======== SOURCE INFORMATION

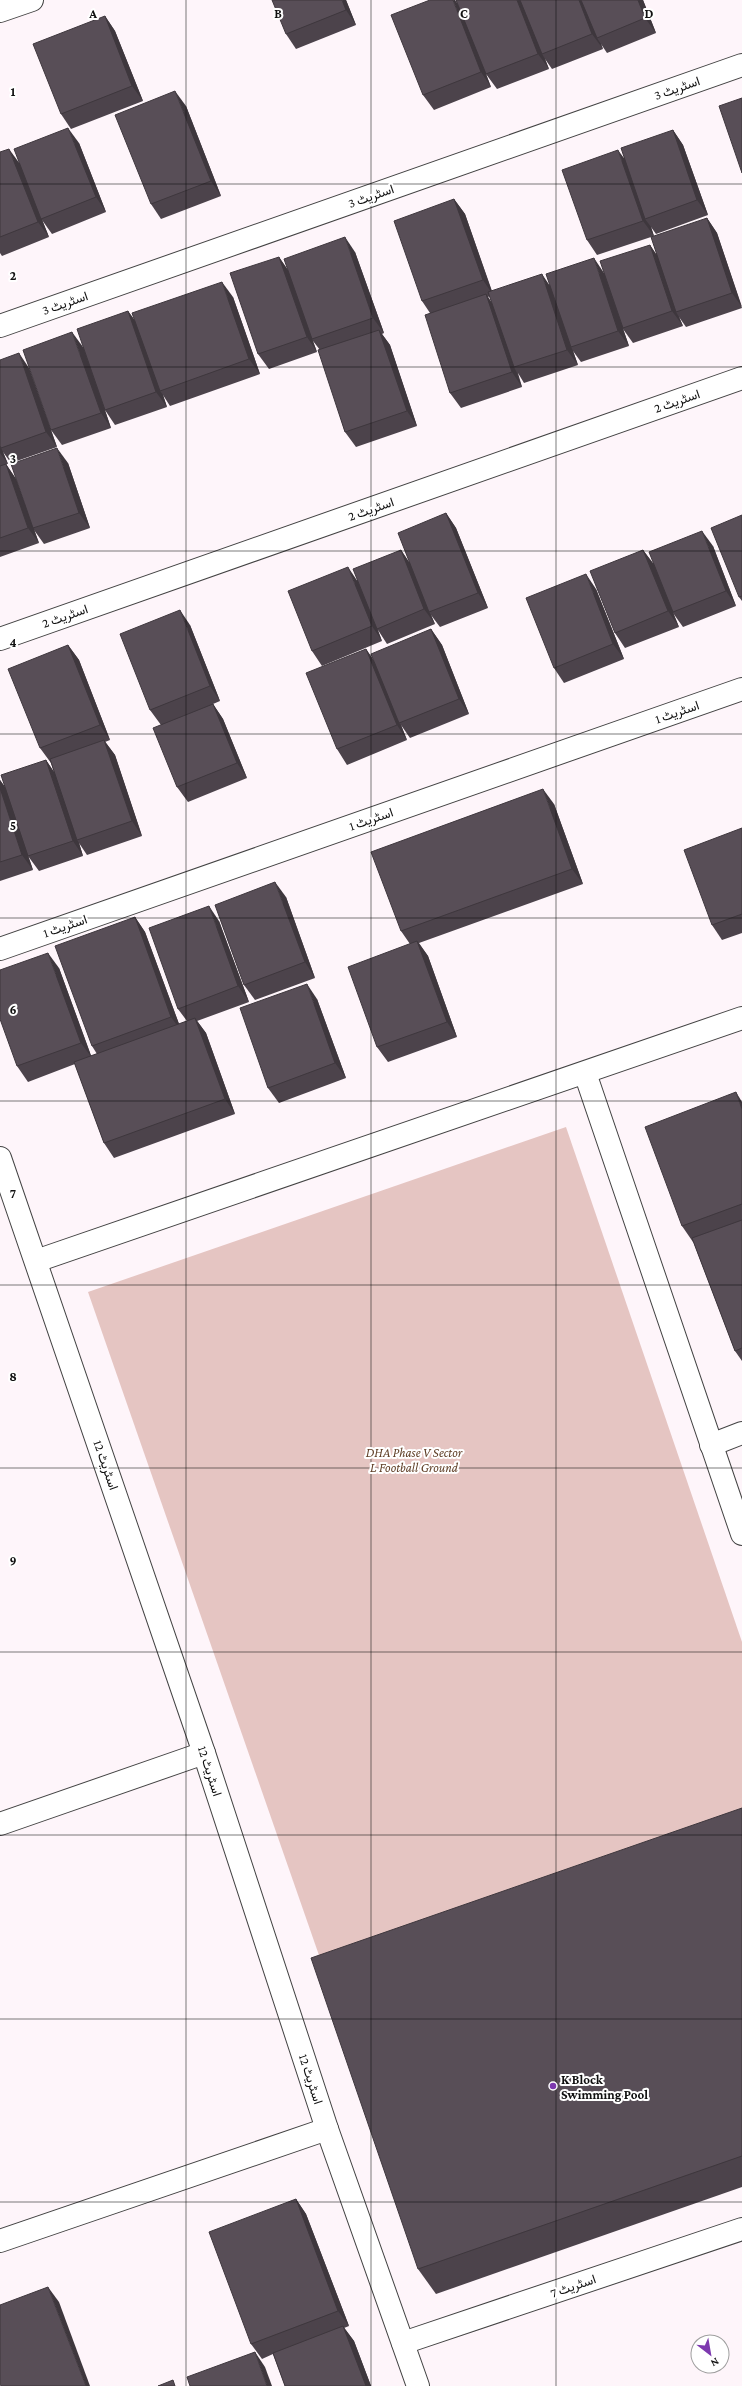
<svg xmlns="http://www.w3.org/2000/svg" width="742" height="2386" font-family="'Crimson Pro',Vazirmatn,serif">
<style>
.green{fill:#e5c5c2}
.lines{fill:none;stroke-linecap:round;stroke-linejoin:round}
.street-casing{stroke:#434343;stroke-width:24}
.street{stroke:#fff;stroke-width:22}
.wall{fill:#4c434b;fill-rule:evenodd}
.shaded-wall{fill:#3e373d}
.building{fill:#584e57;stroke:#3e373d}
.grid{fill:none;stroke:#101010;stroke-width:1;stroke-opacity:0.55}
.poi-dot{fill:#7d39af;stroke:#fff;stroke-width:1.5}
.labels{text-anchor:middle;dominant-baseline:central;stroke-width:4;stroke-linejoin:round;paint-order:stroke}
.street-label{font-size:13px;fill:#101010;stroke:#fff}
.park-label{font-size:13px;font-style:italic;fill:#604028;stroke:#fff}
.poi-label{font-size:13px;font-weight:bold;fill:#101010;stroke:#fff;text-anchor:start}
.grid-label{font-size:13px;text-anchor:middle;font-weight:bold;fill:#101010;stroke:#fff;stroke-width:4;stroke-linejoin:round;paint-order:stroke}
</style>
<rect width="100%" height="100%" fill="#fef5fa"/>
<path class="green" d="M 566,1127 L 742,1642 L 742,1840 L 329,1984 L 88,1292 Z"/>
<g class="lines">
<defs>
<g id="street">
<path d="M 0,11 L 32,0"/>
<path d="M 0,326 L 742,65"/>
<path d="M 0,639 L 742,378"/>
<path d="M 0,949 L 742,689"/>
<path d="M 585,1073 L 742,1534"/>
<path d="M 0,1158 L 204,1753 L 327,2129 L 418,2386"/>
<path d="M 36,1261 L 742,1018"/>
<path d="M 711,1445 L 742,1433"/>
<path d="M 0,1824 L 204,1753"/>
<path d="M 0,2241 L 327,2129"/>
<path d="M 403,2343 L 742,2229"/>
</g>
</defs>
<use href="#street" class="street-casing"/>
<use href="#street" class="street"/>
</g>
<g class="wall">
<path d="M 346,0 L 356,25 L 296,49 L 286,34 Z"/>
<path d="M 456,0 L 643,0 L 656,33 L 607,53 L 601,44 L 603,49 L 552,69 L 545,59 L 549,69 L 497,89 L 486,74 L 491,87 L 434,110 L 423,95 L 459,5 Z"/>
<path d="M 105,16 L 115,31 L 143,101 L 71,129 L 61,114 Z"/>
<path d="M 186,106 L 221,196 L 161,219 L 151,204 Z"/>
<path d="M 673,130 L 683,145 L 708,215 L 656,234 L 651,227 L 654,236 L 597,255 L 587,240 L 624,157 Z"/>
<path d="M 79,143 L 106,212 L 52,234 L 42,220 L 49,237 L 2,256 L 0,253 L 0,152 L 19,163 Z"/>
<path d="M 454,199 L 465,214 L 492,291 L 550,285 L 604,273 L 650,245 L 656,254 L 707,218 L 717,233 L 742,308 L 686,327 L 679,317 L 683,326 L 633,343 L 623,329 L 629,346 L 581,362 L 573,351 L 578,365 L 524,383 L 518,373 L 522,387 L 461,408 L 450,393 L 430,313 L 422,301 ZM 490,296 L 492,304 L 488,297 Z"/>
<path d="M 355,252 L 384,333 L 382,334 L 390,345 L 417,426 L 356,447 L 345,432 L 320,350 L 313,341 L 317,352 L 269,369 L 258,354 L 279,257 L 288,270 Z"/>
<path d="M 233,297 L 260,374 L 170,406 L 163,395 L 167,407 L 115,425 L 105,410 L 111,428 L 62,445 L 51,430 L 83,347 L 128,311 L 135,321 Z"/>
<path d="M 0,360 L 29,368 L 57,447 L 11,463 L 3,452 L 8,464 L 6,464 L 16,479 L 25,504 L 68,463 L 90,528 L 44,544 L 34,530 L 39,543 L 0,557 Z"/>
<path d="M 446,513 L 456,528 L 488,608 L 440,627 L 431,615 L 435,624 L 387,644 L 378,630 L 382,641 L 322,666 L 312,651 L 357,580 L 401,550 L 409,562 Z"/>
<path d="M 742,515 L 742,601 L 739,597 Z"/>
<path d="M 713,546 L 736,606 L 683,627 L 673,613 L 679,627 L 625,648 L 615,633 L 643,550 L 653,563 Z"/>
<path d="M 596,589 L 624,659 L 564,683 L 554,668 Z"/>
<path d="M 190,625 L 220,701 L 213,704 L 223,719 L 247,778 L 188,802 L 177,787 L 161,725 L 150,710 Z"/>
<path d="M 431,629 L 442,645 L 469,714 L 410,738 L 401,725 L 407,740 L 347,765 L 337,749 L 366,649 L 375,662 Z"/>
<path d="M 68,645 L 79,660 L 110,740 L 105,742 L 115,755 L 142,836 L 87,855 L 79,843 L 83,856 L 39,871 L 28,856 L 33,870 L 0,881 L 0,780 L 5,788 L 46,760 L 54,772 L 51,763 L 40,748 Z"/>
<path d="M 554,804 L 583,884 L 419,943 L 428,956 L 457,1037 L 388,1062 L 377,1047 L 410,944 L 401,931 Z"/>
<path d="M 742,828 L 742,933 L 722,940 L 712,925 Z"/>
<path d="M 286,897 L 315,978 L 255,1000 L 244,985 Z"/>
<path d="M 135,917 L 145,932 L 179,1024 L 187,1021 L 178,1009 L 219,921 L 249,1002 L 197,1021 L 206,1033 L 235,1114 L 114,1158 L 104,1143 L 75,1064 L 28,1082 L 17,1066 L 59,968 L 91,1056 L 97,1054 L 92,1046 Z"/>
<path d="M 317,999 L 346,1078 L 279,1103 L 268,1088 Z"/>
<path d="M 742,1102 L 742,1361 L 735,1351 L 693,1241 L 693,1242 L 682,1226 Z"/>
<path d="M 742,1808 L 742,2187 L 436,2294 L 418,2269 Z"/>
<path d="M 296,2199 L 306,2214 L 349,2326 L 344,2328 L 354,2341 L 371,2386 L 285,2386 L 273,2354 L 262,2359 L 251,2344 Z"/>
</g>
<g class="shaded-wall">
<path d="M 342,0 L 346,0 L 356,25 L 346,10 Z"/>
<path d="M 453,0 L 455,0 L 460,7 L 491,87 L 481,72 Z"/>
<path d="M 517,0 L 522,0 L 542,54 L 545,59 L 549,69 L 538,54 Z"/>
<path d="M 579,0 L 583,0 L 597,38 L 601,44 L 603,49 L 592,34 Z"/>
<path d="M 638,0 L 643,0 L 656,33 L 645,18 Z"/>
<path d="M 105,16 L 115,31 L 143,101 L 132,86 Z"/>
<path d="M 175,91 L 186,106 L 221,196 L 211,181 Z"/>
<path d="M 68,128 L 79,143 L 106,212 L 96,197 Z"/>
<path d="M 673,130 L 683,145 L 708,215 L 697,200 Z"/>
<path d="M 9,149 L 20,164 L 49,237 L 38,222 Z"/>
<path d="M 618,150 L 629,165 L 645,219 L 651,227 L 654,236 L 643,221 Z"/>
<path d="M 454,199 L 465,214 L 493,295 L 483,280 Z"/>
<path d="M 707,218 L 717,233 L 742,307 L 732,293 Z"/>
<path d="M 345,237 L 355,252 L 384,333 L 373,318 Z"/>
<path d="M 650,245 L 660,260 L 676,312 L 679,317 L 683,326 L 672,311 Z"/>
<path d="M 279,257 L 289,272 L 312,339 L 317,352 L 307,337 Z"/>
<path d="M 594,258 L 604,273 L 629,346 L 618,331 Z"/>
<path d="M 542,274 L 552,289 L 571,347 L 573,351 L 578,365 L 567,350 Z"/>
<path d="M 222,282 L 233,297 L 260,374 L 249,359 Z"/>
<path d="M 486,294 L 496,309 L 514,367 L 517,373 L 522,387 L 512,372 Z"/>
<path d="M 128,311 L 139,326 L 160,391 L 163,395 L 167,407 L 156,392 Z"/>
<path d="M 379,330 L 390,345 L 417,426 L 407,411 Z"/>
<path d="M 72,332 L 83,347 L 111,428 L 101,413 Z"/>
<path d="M 19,353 L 29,368 L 57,447 L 46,432 Z"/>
<path d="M 0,442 L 1,448 L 3,452 L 8,464 L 0,453 Z"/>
<path d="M 57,448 L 68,463 L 90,528 L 79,513 Z"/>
<path d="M 6,464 L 16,479 L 39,543 L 28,528 Z"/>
<path d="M 446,513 L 456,528 L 488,608 L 478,593 Z"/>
<path d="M 702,531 L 713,546 L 736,606 L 726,591 Z"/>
<path d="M 401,550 L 411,565 L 429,612 L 431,615 L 435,624 L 424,609 Z"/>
<path d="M 643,550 L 654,565 L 679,627 L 668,611 Z"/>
<path d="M 348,567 L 358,582 L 382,641 L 372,626 Z"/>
<path d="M 586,574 L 596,589 L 624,659 L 613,644 Z"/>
<path d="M 180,610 L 190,625 L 220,701 L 210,686 Z"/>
<path d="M 431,629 L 442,645 L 469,714 L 459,699 Z"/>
<path d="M 68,645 L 79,660 L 110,740 L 100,725 Z"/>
<path d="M 366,649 L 376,664 L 399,723 L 401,725 L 407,740 L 397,725 Z"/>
<path d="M 213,704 L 223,719 L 247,778 L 237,763 Z"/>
<path d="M 104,740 L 115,755 L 142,836 L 132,821 Z"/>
<path d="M 46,760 L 56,775 L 77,840 L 79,843 L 83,856 L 73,841 Z"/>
<path d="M 0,780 L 6,788 L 33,870 L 22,855 L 0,788 Z"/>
<path d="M 543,789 L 554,804 L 583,884 L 572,869 Z"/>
<path d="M 275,882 L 286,897 L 315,978 L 305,962 Z"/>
<path d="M 209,906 L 219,921 L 249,1002 L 238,986 Z"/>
<path d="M 135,917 L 145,932 L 182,1032 L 171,1017 Z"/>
<path d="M 417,941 L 428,956 L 457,1037 L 447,1022 Z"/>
<path d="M 48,953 L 59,968 L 92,1058 L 81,1043 Z"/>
<path d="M 307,984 L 317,999 L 346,1078 L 335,1063 Z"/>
<path d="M 195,1018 L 206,1033 L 235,1114 L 225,1099 Z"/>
<path d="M 736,1092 L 742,1102 L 742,1109 Z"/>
<path d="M 296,2199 L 306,2214 L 349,2326 L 338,2311 Z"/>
<path d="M 48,2287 L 59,2302 L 90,2386 L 86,2386 Z"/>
<path d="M 343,2326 L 354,2341 L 371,2386 L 366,2386 Z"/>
<path d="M 255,2352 L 265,2367 L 272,2386 L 267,2386 Z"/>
</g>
<g class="building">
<path d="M 272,0 L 342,0 L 346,10 L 286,34 Z"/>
<path d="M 430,0 L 453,0 L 481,72 L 423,95 L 391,15 Z"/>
<path d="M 456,0 L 517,0 L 538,54 L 486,74 Z"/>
<path d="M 520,0 L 579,0 L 592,34 L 542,54 Z"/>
<path d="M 581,0 L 638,0 L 645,18 L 597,38 Z"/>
<path d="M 105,16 L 132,86 L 61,114 L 33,44 Z"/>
<path d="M 175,91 L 211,181 L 151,204 L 115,115 Z"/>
<path d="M 742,98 L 742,173 L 719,106 Z"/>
<path d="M 68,128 L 96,197 L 41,219 L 14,149 Z"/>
<path d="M 673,130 L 697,200 L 645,219 L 621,148 Z"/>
<path d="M 9,149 L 38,222 L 0,237 L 0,152 Z"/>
<path d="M 618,150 L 643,221 L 587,240 L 562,170 Z"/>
<path d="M 454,199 L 483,280 L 422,301 L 394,221 Z"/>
<path d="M 707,218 L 732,293 L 676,312 L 651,237 Z"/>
<path d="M 345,237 L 373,318 L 312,339 L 284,259 Z"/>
<path d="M 650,245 L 672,311 L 623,328 L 600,261 Z"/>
<path d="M 279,257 L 307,337 L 258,354 L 230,273 Z"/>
<path d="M 594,258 L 618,331 L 571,347 L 546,274 Z"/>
<path d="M 542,274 L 567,350 L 514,367 L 488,292 Z"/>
<path d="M 222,282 L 249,359 L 160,391 L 132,313 Z"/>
<path d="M 486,294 L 512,372 L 450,393 L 425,315 Z"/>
<path d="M 128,311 L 156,392 L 105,410 L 77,329 Z"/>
<path d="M 379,330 L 407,411 L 345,432 L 318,350 Z"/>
<path d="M 72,332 L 101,413 L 51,430 L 23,350 Z"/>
<path d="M 19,353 L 46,432 L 1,448 L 0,446 L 0,360 Z"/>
<path d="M 57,448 L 79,513 L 33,528 L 11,464 Z"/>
<path d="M 6,464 L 28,528 L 0,538 L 0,466 Z"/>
<path d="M 446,513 L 478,593 L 429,612 L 398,533 Z"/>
<path d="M 742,515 L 742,596 L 739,597 L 711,528 Z"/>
<path d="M 702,531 L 726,591 L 673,612 L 649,552 Z"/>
<path d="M 401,550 L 424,609 L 377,629 L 353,569 Z"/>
<path d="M 643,550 L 668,611 L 615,633 L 590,571 Z"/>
<path d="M 348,567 L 372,626 L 312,651 L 288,591 Z"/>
<path d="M 586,574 L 613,644 L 554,668 L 526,598 Z"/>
<path d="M 180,610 L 210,686 L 150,710 L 120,634 Z"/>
<path d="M 431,629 L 459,699 L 399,723 L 371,654 Z"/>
<path d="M 68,645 L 100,725 L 40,748 L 8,669 Z"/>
<path d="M 366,649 L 397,725 L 337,749 L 306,673 Z"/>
<path d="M 213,704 L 237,763 L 177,787 L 153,728 Z"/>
<path d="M 104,740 L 132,821 L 77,840 L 50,759 Z"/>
<path d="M 46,760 L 73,841 L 28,856 L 1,775 Z"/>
<path d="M 0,788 L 22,855 L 0,862 Z"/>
<path d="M 543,789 L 572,869 L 401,931 L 371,852 Z"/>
<path d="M 742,828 L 742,914 L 712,925 L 684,850 Z"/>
<path d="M 275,882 L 305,962 L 244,985 L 215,905 Z"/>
<path d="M 209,906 L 238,986 L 178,1009 L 149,928 Z"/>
<path d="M 135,917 L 171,1017 L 92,1046 L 55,946 Z"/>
<path d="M 417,941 L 447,1022 L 377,1047 L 348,967 Z"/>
<path d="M 48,953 L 81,1043 L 17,1066 L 0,1019 L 0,970 Z"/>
<path d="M 307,984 L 335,1063 L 268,1088 L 240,1008 Z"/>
<path d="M 195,1018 L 225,1099 L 104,1143 L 74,1062 Z"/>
<path d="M 736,1092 L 742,1109 L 742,1204 L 682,1226 L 645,1127 Z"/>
<path d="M 742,1220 L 742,1348 L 735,1351 L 692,1238 Z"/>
<path d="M 742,1808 L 742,2156 L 418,2269 L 311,1958 Z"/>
<path d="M 296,2199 L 338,2311 L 251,2344 L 209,2232 Z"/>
<path d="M 48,2287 L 86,2386 L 1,2386 L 0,2384 L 0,2305 Z"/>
<path d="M 343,2326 L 366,2386 L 285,2386 L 273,2353 Z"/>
<path d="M 255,2352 L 267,2386 L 190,2386 L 187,2377 Z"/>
<path d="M 173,2380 L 175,2386 L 158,2386 Z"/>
</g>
<path class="grid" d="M 186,0 L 186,2386M 371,0 L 371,2386M 556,0 L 556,2386M 0,184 L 742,184M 0,367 L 742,367M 0,551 L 742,551M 0,734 L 742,734M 0,918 L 742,918M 0,1101 L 742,1101M 0,1285 L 742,1285M 0,1468 L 742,1468M 0,1652 L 742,1652M 0,1835 L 742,1835M 0,2019 L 742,2019M 0,2202 L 742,2202"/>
<circle class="poi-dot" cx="553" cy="2086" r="4"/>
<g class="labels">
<g class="street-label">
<text transform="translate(677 88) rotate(-19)">اسٹریٹ 3</text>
<text transform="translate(371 196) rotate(-19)">اسٹریٹ 3</text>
<text transform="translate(65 303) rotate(-19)">اسٹریٹ 3</text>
<text transform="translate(677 401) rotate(-19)">اسٹریٹ 2</text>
<text transform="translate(371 509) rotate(-19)">اسٹریٹ 2</text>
<text transform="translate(65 616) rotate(-19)">اسٹریٹ 2</text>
<text transform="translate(677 712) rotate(-19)">اسٹریٹ 1</text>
<text transform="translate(371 819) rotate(-19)">اسٹریٹ 1</text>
<text transform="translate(65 926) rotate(-19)">اسٹریٹ 1</text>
<text transform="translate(106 1465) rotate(71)">اسٹریٹ 12</text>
<text transform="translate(210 1771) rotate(72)">اسٹریٹ 12</text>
<text transform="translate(311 2079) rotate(72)">اسٹریٹ 12</text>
<text transform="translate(573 2286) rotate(-19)">اسٹریٹ 7</text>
</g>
<g class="park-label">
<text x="414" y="1452">DHA Phase V Sector<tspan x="414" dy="15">L Football Ground</tspan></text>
</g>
<g class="poi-label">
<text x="561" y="2079">K Block<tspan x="561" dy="15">Swimming Pool</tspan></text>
</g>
</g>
<g class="grid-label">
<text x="93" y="18">A</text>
<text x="278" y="18">B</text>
<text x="464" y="18">C</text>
<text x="649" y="18">D</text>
<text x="13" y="96">1</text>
<text x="13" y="280">2</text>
<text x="13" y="463">3</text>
<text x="13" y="647">4</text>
<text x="13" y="830">5</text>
<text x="13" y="1014">6</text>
<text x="13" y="1198">7</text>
<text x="13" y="1381">8</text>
<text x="13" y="1565">9</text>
</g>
<g transform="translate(710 2354) rotate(149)"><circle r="19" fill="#ffffff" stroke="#9f9f9f"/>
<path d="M0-3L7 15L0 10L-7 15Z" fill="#7d39af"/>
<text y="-6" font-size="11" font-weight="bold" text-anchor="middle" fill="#101010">N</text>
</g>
</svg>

================

▸ **DESCRIPTION OF THE TASK**
Report every line from the material above that mentions the word "labels".

▸ **ANSWER BELOW**
.labels{text-anchor:middle;dominant-baseline:central;stroke-width:4;stroke-linejoin:round;paint-order:stroke}
<g class="labels">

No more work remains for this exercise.